Issued on May 18, 1896, the ruling in this Supreme Court case upheld a Louisiana state law that allowed for "equal but separate accommodations for the white and colored races." It was not until the Supreme Court's decision in Brown v. Board of Education of Topeka, Kansas and congressional civil rights acts of the 1950s and 1960s that systematic segregation under state law was ended.

May 17 – Brown v. Board of Education

In this milestone decision, the Supreme Court ruled that separating children in public schools on the basis of race was unconstitutional. It signaled the end of legalized racial segregation in the schools of the United States, overruling the “separate but equal” principle set forth in the 1896 Plessy v. Ferguson case.

May 16 – Impeachment of President Andrew Johnson

The first Senate vote in the impeachment of President Andrew Johnson was taken on May 16, 1868. Article XI was called the "omnibus article" because it combined all of the charges against the President. As a result of 19 voting "Not Guilty" and 35 voting "Guilty," the Senate fell 1 vote short of the two-thirds majority required for removal. After a 10-day recess, the Senate reconvened and voted on Articles II and III. In each case, the result was identical: Johnson was not guilty by a single vote. The Senate then voted to end the trial.

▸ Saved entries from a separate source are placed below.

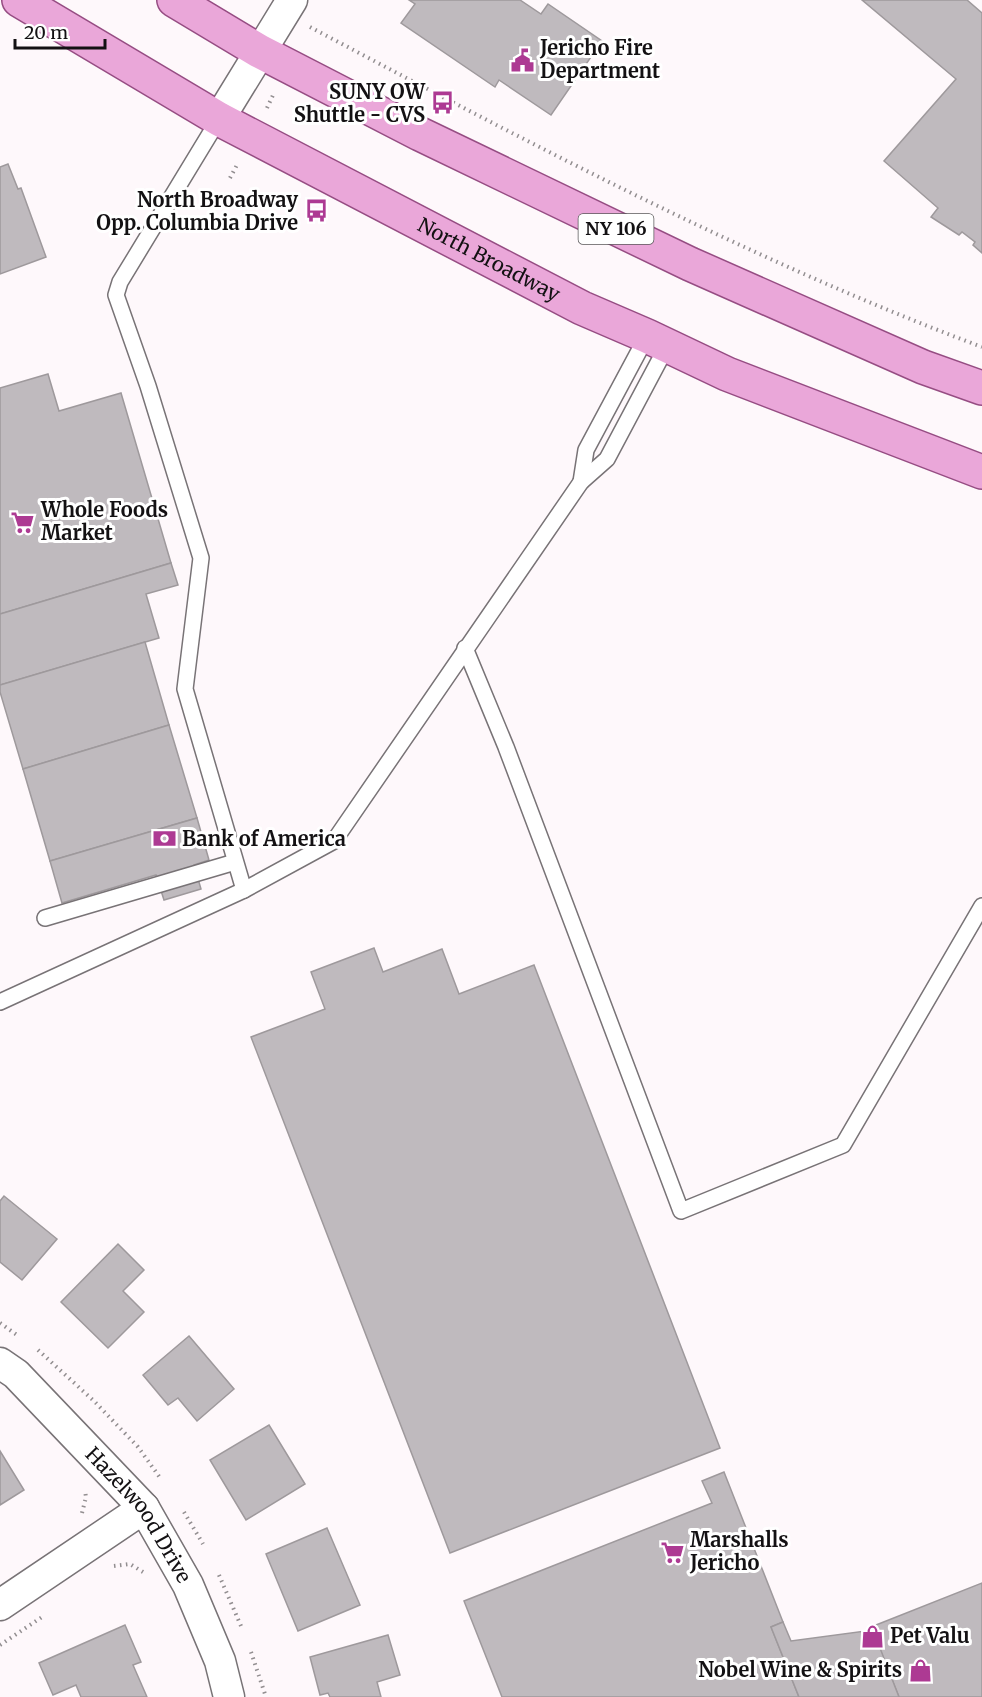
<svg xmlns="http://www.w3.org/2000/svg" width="982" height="1697" font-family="Merriweather,serif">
	<rect width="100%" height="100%" fill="#fef8fb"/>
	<g fill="#bfbabe" stroke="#9e999c" stroke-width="1.5">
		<path d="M409 0H520L541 14 548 4 602 41 551 115 499 80 495 87 401 23 415 4Z"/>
		<path d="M862 0H967L982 13V253L973 245 975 242 962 232 959 235 931 217 938 208 884 161 956 79Z"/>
		<path d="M8 164 18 189 21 188 46 257 0 274V167Z"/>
		<path d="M48 374 59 411 121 393 171 563 0 614V388Z"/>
		<path d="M171 563 178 585 146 594 159 638 0 685V614Z"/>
		<path d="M145 642 169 725 23 769 0 692V685Z"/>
		<path d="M169 725 197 818 50 861 23 769Z"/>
		<path d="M197 818 209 860 194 865 201 889 164 900 156 875 62 903 50 861Z"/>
		<path d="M374 948 383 972 442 949 459 994 534 965 720 1448 450 1553 251 1037 325 1009 311 972Z"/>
		<path d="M4 1196 57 1239 22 1280 0 1262V1201Z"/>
		<path d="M118 1244 144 1270 123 1291 144 1312 108 1348 61 1302Z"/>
		<path d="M189 1336 234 1389 197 1421 178 1398 168 1405 143 1375Z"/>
		<path d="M269 1425 305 1484 246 1520 210 1460Z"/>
		<path d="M0 1451 24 1490 0 1505Z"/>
		<path d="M724 1472 783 1622 771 1627 799 1697H502L464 1601 712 1503 702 1481Z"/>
		<path d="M327 1528 360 1605 298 1631 266 1554Z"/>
		<path d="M982 1583V1697H899L871 1627Z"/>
		<path d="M783 1622 791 1641 873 1630 899 1697H799L771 1627Z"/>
		<path d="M125 1625 141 1662 133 1665 147 1697H81L76 1685 53 1695 39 1663Z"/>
		<path d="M388 1635 400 1675 377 1682 381 1697H330L328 1693 320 1695 310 1657Z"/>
	</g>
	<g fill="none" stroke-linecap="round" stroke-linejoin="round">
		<defs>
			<g id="lane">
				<path d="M219 119 120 282 116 295 148 386 201 558 185 689 244 890"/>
				<path d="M581 482 586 450 647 336"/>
				<path d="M465 648 506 747 681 1211 843 1145 982 906"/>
				<path d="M45 918 235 862"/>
				<path d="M0 1002 244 890 334 841 581 482 607 459 667 346"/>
			</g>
			<g id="street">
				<path d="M219 119 292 0"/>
				<path id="s1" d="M0 1363 16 1374 144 1508 188 1585 220 1661 229 1697"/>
				<path d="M0 1605 144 1508"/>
			</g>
			<g id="primary">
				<path id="s2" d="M19 0 219 119 582 308 647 336 727 374 982 472"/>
				<path d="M174 0 259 51 420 134 690 264 923 367 982 388"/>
			</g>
		</defs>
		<use href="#lane" stroke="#787376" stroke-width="18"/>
		<use href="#street" stroke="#787376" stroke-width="33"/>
		<use href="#primary" stroke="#964d83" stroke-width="36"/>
		<g stroke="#928e90" stroke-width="4" stroke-dasharray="1.5 4.5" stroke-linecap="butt">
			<path d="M310 27C529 143 750 260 982 347"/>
			<path d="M267 108 274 93"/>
			<path d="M230 178 238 163"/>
			<path d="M0 1323 17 1335"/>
			<path d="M38 1350 94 1401 138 1447 161 1479"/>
			<path d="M184 1512 203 1544"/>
			<path d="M82 1513 86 1497 85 1491"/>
			<path d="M114 1566 130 1564 143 1572"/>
			<path d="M219 1575 241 1626"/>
			<path d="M0 1645 42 1617"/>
			<path d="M251 1652 266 1697"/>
		</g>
		<use href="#lane" stroke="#fff" stroke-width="15"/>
		<use href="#street" stroke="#fff" stroke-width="30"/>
		<use href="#primary" stroke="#eaa7d9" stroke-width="33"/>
	</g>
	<defs>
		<symbol id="civic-bare" viewBox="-9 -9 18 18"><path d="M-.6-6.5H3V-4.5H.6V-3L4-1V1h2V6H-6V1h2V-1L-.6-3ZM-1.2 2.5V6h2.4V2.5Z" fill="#ad3a93" stroke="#fff" stroke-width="2.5" paint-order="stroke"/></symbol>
		<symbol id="bus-bare" viewBox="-9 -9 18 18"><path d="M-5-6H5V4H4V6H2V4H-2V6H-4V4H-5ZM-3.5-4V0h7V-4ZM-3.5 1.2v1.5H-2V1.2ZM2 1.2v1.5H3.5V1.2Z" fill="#ad3a93" stroke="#fff" stroke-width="2.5" paint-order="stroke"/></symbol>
		<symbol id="supermarket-bare" viewBox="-9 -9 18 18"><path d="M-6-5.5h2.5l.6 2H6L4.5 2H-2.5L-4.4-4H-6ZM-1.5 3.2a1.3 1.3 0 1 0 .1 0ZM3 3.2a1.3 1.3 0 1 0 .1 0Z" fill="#ad3a93" stroke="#fff" stroke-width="2.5" paint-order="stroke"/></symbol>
		<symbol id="bank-bare" viewBox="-9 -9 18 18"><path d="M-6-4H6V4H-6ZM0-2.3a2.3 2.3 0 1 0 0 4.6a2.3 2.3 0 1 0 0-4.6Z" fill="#ad3a93" stroke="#fff" stroke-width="2.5" paint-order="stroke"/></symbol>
		<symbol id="shop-bare" viewBox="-9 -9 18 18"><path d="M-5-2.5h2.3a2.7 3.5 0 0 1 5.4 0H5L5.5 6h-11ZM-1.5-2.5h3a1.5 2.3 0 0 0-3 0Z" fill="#ad3a93" stroke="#fff" stroke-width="2.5" paint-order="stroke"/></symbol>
	</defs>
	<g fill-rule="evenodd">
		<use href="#civic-bare" x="506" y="44" width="33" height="33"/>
		<use href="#bus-bare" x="426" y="86" width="33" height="33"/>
		<use href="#bus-bare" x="300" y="194" width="33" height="33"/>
		<use href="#supermarket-bare" x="6" y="506" width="33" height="33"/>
		<use href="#bank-bare" x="148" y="822" width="33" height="33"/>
		<use href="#supermarket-bare" x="656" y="1536" width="33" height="33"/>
		<use href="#shop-bare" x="856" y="1620" width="33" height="33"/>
		<use href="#shop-bare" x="904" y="1654" width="33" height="33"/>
	</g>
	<g text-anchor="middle" stroke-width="6" stroke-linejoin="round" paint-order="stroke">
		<rect fill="#fff" stroke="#5a585a" stroke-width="1.5" x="578.5" y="214" width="75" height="30" rx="4.5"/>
		<g font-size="18" font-weight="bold" fill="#131113">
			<text x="616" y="235">NY 106</text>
		</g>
		<g font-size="20" font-weight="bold" fill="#131113" stroke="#fff" text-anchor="start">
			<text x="540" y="55">Jericho Fire<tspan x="540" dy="23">Department</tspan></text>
			<text x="425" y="99" text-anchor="end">SUNY OW<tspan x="425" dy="23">Shuttle - CVS</tspan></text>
			<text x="298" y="207" text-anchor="end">North Broadway<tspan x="298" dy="23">Opp. Columbia Drive</tspan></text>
			<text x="41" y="517">Whole Foods<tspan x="41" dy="23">Market</tspan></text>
			<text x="182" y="846">Bank of America</text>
			<text x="690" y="1547">Marshalls<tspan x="690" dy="23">Jericho</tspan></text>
			<text x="890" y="1643">Pet Valu</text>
			<text x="902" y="1677" text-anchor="end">Nobel Wine &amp; Spirits</text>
		</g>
		<g font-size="20" fill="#131113" stroke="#fff">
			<text dy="7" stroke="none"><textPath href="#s2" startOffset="537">North Broadway</textPath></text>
			<text dy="7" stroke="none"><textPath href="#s1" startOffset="207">Hazelwood Drive</textPath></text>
		</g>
	</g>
	<path d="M15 39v9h90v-9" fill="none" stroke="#131113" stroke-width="3"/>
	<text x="24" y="39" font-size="18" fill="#131113" stroke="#ffffff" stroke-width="4.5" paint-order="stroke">20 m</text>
</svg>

May 15 – "Pilot Wm. C. Hopson, U.S. Mail Service"

Reguarly scheduled airmail service first began in the United States on May 15, 1918. Pictured here is Wm. C. Hopson, a Mail Service pilot in 1926.

This photograph was part of The Way We Worked exhibition, on display at the National Archives in 2006.

May 14 – Recognition of the State of Israel

At midnight on May 14, 1948, the Provisional Government of Israel proclaimed a new State of Israel. On that same date, the United States, in the person of President Truman, recognized the provisional Jewish government as de facto authority of the Jewish state (de jure recognition was extended on January 31, 1949).

May 13 – A Letter from Jackie Robinson

Jack Roosevelt Robinson (1919-72) was the first African American to "officially" play in Major League Baseball. When he retired from the game, Jackie Robinson went on to champion the cause of civil rights from his position as a prominent executive of the Chock Full o’Nuts Corporation.

Robinson had grown increasingly impatient with what he regarded as President Eisenhower's failure to act decisively in combating racism. In this letter dated May 13, 1958, he expresses his frustration and calls upon the President to finally guarantee Federal support of black civil rights.

May 12 – Virginia Hall of the OSS

Denied a career in the Foreign Service due to an amputated leg, Virginia Hall would go on to work undercover in France during World War II for British intelligence and later the U.S. Office of Strategic Services (OSS), organizing numerous sabotage operations against German forces. In this memo dated May 12, OSS Director William Donavan informs President Truman that she has been awarded the Distinguished Service Cross — the only female civilian in the war to receive this honor. After the war she became one of the new CIA’s first female officers.